One young girl with short hair, tattoos, and piercings stepped to the front, introduced herself as Beka and said she was feeling pretty good about things, and she said it in a way that let you know this was a hard-won place to be.
Then she read this poem called "Identity" by Julio Noboa Polanco:
Let them be as flowers, always watered, fed, guarded, admired, but harnessed to a pot of dirt. I'd rather be a tall, ugly weed, clinging on cliffs, like an eagle wind - wavering above high, jagged rocks.To have broken through the surface of stone, to live, to feel exposed to the madness of the vast, eternal sky.To be swayed by the breezes of an ancient sea, carrying my soul, my seed, beyond the mountains of time or into the abyss of the bizarre. I'd rather be unseen, and if then shunned by everyone, than to be a pleasant-smelling flower, growing in clusters in the fertile valley, where they're praised, handled, and plucked by greedy, human hands. I'd rather smell of musty, green stench than of sweet, fragrant lilac. If I could stand alone, strong and free, I'd rather be a tall, ugly weed.

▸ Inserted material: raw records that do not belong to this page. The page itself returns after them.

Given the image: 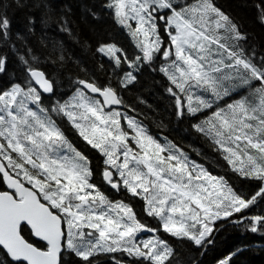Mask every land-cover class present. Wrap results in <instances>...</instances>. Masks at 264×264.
<instances>
[{
  "label": "snow or ice",
  "instance_id": "snow-or-ice-1",
  "mask_svg": "<svg viewBox=\"0 0 264 264\" xmlns=\"http://www.w3.org/2000/svg\"><path fill=\"white\" fill-rule=\"evenodd\" d=\"M13 6L40 15L15 28ZM252 7L264 26V0ZM102 9L130 48L104 36L83 41L100 58L89 69L61 38L80 39L70 8L0 0V75L10 57L22 69L0 83V264H182L172 241L203 255L225 223L264 234V43H250L218 0H104ZM70 64L77 73L61 92ZM145 71L163 77L172 114L191 121L225 175L138 118L122 93Z\"/></svg>",
  "mask_w": 264,
  "mask_h": 264
},
{
  "label": "trees",
  "instance_id": "trees-1",
  "mask_svg": "<svg viewBox=\"0 0 264 264\" xmlns=\"http://www.w3.org/2000/svg\"><path fill=\"white\" fill-rule=\"evenodd\" d=\"M51 2L57 10L65 7L71 9V18L74 21V27L80 39L77 41L62 34L61 38L66 41L69 52L74 53V60L80 61L82 66L93 69L100 60L99 57L94 58L88 48L83 47V41L85 40L91 44L94 43L98 36H104L114 39L125 48H130L129 37L113 22L110 13L102 9L104 0H51ZM218 2L225 11L241 22L250 35V43L257 45L264 43V26L260 25L256 19V10L252 7L254 0H218ZM87 9L96 11L98 19H93L89 16ZM8 14L13 20L14 27L20 29H23L28 16L36 15L38 17L40 15L39 12L32 8H16L15 6L8 9ZM37 54H40L39 50ZM49 70L51 71V69ZM13 72L19 76L22 73V69L18 67L15 57H10L9 72L8 74L0 75V83L6 82ZM76 73V65L70 64L68 70L65 71V83L60 91H68L67 79L74 77ZM100 75L103 78V74L101 73ZM165 86L166 82L161 75L145 71L140 77V82L135 87L123 92L122 95L127 103L136 108V113L139 114L138 118L144 121L154 136L167 137L176 145L189 151L191 156L204 163L212 173L225 175V162L190 128L191 121L187 119L177 120L172 114L170 100L164 92ZM161 125L163 126L161 127ZM66 130L69 131L70 128L65 126ZM67 135L70 137L69 134ZM77 147H83L79 140ZM194 149H198L200 153H204L209 158H201ZM215 158L220 161L221 168L212 165ZM237 184L240 190L245 192L251 190L246 183L237 182ZM120 199H124V197L113 198V200ZM133 203L136 205L140 203L142 207L139 200ZM252 214H258V210L253 209L252 212L248 213V215ZM150 220L153 219L145 216V222L149 226L154 227L156 222L153 220L149 224L148 221ZM217 227H220L219 224ZM148 235L150 234L144 233L143 236L146 238ZM172 243L177 248L182 264H193V262L195 264H217L220 259H223L237 248H241L242 251L233 257L231 264H264V234L245 231L243 224L236 227L225 223L214 234V243L208 246L203 255L200 254L201 250L189 242L172 241Z\"/></svg>",
  "mask_w": 264,
  "mask_h": 264
},
{
  "label": "flooded vegetation",
  "instance_id": "flooded-vegetation-1",
  "mask_svg": "<svg viewBox=\"0 0 264 264\" xmlns=\"http://www.w3.org/2000/svg\"><path fill=\"white\" fill-rule=\"evenodd\" d=\"M61 92H63L62 90H61ZM67 131V130H66ZM70 131V132H69ZM69 131H67L66 132V134H69L70 135V137H69V139L70 140H72V142L74 143V144H76V146H77V144H78V139L76 138V136L73 134V132H72V130L70 129ZM102 190L103 191H105L112 199L113 198H120V196H122V198H123V195L121 194V195H117L116 193H114V192H112V190L111 189H109V188H102ZM133 206H134V208H135V210L138 212V213H141L140 211H141V205H140V203L139 204H135V203H133ZM261 208H264V205L261 207ZM141 219L143 220V222L144 223H146L145 222V216L141 213ZM150 224V223H149Z\"/></svg>",
  "mask_w": 264,
  "mask_h": 264
},
{
  "label": "rangeland",
  "instance_id": "rangeland-1",
  "mask_svg": "<svg viewBox=\"0 0 264 264\" xmlns=\"http://www.w3.org/2000/svg\"><path fill=\"white\" fill-rule=\"evenodd\" d=\"M158 139H163L164 137H157ZM168 139V138H167ZM169 141H171V142H173L172 140H170V139H168ZM174 143V142H173ZM179 146V145H178ZM186 152H189V151H187V150H185ZM197 151H199L198 149H197ZM190 154V153H189ZM201 158L202 157H205L206 159H208L209 157L208 156H206L204 153H201V155H199ZM192 157V159H194V160H196V161H198L199 163H201V164H203L204 165V167L205 168H207L208 169V167L204 164V163H202L199 159H197V158H195V157H193V156H191ZM212 165H214V166H218V167H220L221 168V163H220V161H218V159H216L215 158V160H213V162H212ZM208 171H209V169H208ZM211 172V171H210ZM212 173V172H211ZM213 175H217V174H215V173H212ZM217 176H220V175H217ZM142 238H145L144 236L142 237Z\"/></svg>",
  "mask_w": 264,
  "mask_h": 264
}]
</instances>
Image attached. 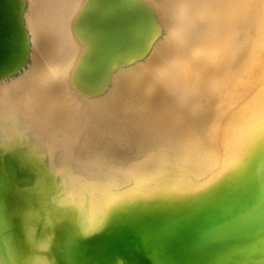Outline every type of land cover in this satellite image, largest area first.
<instances>
[{
	"label": "bare ground",
	"instance_id": "obj_1",
	"mask_svg": "<svg viewBox=\"0 0 264 264\" xmlns=\"http://www.w3.org/2000/svg\"><path fill=\"white\" fill-rule=\"evenodd\" d=\"M25 1L0 264H264V0Z\"/></svg>",
	"mask_w": 264,
	"mask_h": 264
},
{
	"label": "rangeland",
	"instance_id": "obj_2",
	"mask_svg": "<svg viewBox=\"0 0 264 264\" xmlns=\"http://www.w3.org/2000/svg\"><path fill=\"white\" fill-rule=\"evenodd\" d=\"M26 5L27 2L25 0H0V71H2L5 67L9 66V64L13 62V60L15 61L18 58L17 56H19L22 50L26 32L25 29L23 28L22 20H20V14L24 12ZM58 67L61 70L64 68V66L62 65H58ZM9 168L11 171V175H10L11 178L8 181L7 186L16 191V193L20 198V201L22 200L24 203L25 202L27 203L29 200L27 199L26 194H24L25 184H23V182L18 178V176L10 166ZM24 217L26 218L28 225L34 228L33 221L29 219L25 215V213H24ZM49 242L50 239H48L45 242V244L46 243L48 244ZM112 245L113 244L106 245L109 246L110 252L112 249L120 250V248L117 245H113V246ZM111 246L112 247L117 246L118 249L117 248L111 249ZM109 249L108 247L103 248L100 245H96L85 255L79 249H77V251H80L81 254H78L77 259L75 260L74 263L101 264V261L105 260L109 256L107 254L109 253L107 252L109 251ZM44 264H52V262L47 261Z\"/></svg>",
	"mask_w": 264,
	"mask_h": 264
}]
</instances>
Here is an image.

She walked away looking confident, having broken through the surface of stone, ready to live as a weed, exposed and unharnessed.
On the way home, Robin had to stop at a farm supply store in Buellton for chicken feed, and I wandered around looking at ropes, cowboy hats, and other Country Western themed merchandise. New York felt further away than ever, but it was fun to poke around in there for a few minutes, pondering sage honey in glass bottles, a blue enamel camping kettle, nutritious biscuits for horses. Nothing at all that I needed.